* [Document section]
Darren Aronofsky’s Noah is a study of contradictions. It’s a big-budgeted biblical epic that retains the idiosyncratic vision of the filmmaker without any concessions to four-quadrant blockbusters. Its subject is nothing less than all of humanity and the world, and yet it focuses on a very small cast. The film uses some pretty silly imagery in delivering a fairly ridiculous story, but always approaches it in a very serious manner. There is a large Lord of the Rings-like battle, yet the most stirring scenes involve a few people talking. When it recounts the story of Eden, the dialogue is the literal text from Genesis, but it is depicted using the imagery of evolution. Aronofsky’s film is a bit hammy and overwrought, yet also incredibly stirring and provocative.
Most everyone knows this story; but where Aronofsky deviates and breathes new life is not in the broad strokes of the biblical tale, but in showing that it’s not as black and white as the pages on which it was printed. This isn’t a tale of submission as the path to righteousness, but instead the large swath of gray that exists in between devotion and destruction. “Gray” being the operative word. The antediluvian world is an ashen wasteland, barren except for the wreckage and debris of a ruthless civilization that has used everything up in it. It’s the world of the sons of Cain, marauding men that scavenge and kill in an industrial age that retains its savagery. Noah (Russell Crowe), a descendant of Cain’s brother Seth, is the patriarch of a vegan family that eschews the cruel and venal ways of the wicked world around him. When God begins speaking to him about the impending apocalypse, Noah begins his quest to build his ark and preserve that which he thinks God judges fit to survive. When the end times quickly approach, so too do the rest of the world, desperate people led by their king, Tubal-Cain (Ray Winstone), who wish to survive as well. Once the flood does hit, the movie doesn’t focus on Noah being rewarded for his supplication, but instead Noah turns from the hero of his family into the stalking terror that has no use for reason or even love. Aronofsky uses the titular character as a question of where we draw the line between faith and fanaticism, and how can we ever be sure that what we’re doing is the right thing?

* [Extracted entries]
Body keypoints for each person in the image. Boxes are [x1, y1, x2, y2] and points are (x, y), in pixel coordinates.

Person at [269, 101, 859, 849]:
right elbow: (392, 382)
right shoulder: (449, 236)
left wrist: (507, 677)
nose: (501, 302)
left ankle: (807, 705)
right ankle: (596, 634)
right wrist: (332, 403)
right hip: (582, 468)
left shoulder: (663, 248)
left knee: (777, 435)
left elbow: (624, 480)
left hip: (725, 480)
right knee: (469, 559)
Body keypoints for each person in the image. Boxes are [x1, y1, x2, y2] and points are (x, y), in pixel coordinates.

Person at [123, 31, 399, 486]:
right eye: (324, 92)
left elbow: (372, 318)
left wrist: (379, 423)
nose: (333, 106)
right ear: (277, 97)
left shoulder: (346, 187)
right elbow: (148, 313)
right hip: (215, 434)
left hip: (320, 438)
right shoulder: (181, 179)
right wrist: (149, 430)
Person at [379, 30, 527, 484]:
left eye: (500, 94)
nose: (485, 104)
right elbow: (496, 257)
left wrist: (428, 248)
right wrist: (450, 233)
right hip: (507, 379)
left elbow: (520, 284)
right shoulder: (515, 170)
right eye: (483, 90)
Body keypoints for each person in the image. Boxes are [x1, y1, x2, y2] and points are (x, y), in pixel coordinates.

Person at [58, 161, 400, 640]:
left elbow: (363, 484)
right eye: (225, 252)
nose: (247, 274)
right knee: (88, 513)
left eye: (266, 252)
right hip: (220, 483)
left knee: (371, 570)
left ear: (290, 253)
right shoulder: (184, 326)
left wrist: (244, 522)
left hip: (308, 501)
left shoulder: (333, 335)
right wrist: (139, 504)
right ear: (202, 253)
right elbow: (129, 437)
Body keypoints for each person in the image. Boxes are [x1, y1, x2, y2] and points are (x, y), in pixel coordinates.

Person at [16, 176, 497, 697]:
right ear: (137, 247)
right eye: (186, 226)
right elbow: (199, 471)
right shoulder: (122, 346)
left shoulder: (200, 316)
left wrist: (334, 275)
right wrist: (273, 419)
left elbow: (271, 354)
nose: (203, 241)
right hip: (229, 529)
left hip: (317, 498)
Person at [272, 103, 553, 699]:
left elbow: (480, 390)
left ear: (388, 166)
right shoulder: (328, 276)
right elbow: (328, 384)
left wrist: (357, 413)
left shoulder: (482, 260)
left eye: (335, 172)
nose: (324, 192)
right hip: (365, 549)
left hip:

* [Task instructions]
Continue the review of Aronofsky's Noah from the last sentence shown. The entries are separate material and have no connection to the review of Noah.

* [Solved exercise]
Noah is a beautiful film with some incredibly powerful imagery delivered by Aronofsky’s longtime cinematographer, Matthew Libatique. He often places Noah and his family in the midst of a wide span of barren worlds, or else clustered together in the impenetrable darkness of the ark, revealing how isolated they really are. The film is the logical extension of Aronofsky’s quick-cut montage technique, depicting the history of the world as an almost time-lapse presentation in a clever and moving sequence. In fact, the montage technique is so powerful that it’s the way God speaks — through evocative dream sequences presented as smash cuts that succinctly inform Noah of what he must do and why he must do it. All of these powerful visuals are aided by Clint Mansell’s stellar score (working with Kronos Quartet once again), alternating between sounding respectfully mournful or reluctantly optimistic while echoing some notes from his career-best work in The Fountain.
While shot on locations and inside a massive practical set of the ark, Aronofsky also uses a lot of CGI. The best use of it is the Watchers, a group of fallen angels who assist in building the ark and later protect the last humans from the madding crowd. The Watchers are represented as large, misshapen rock monsters that appear to have been stop-motion animated, making them seem awkward and crudely assembled yet possessing a tactile element to their appearance. The worst use of this rendering technique, unfortunately, is with the vast grouping of animals, coming in to the ark and slumbering during the ordeal — none of them look quite real and it underlines the silliness of the story when you see them gathering together.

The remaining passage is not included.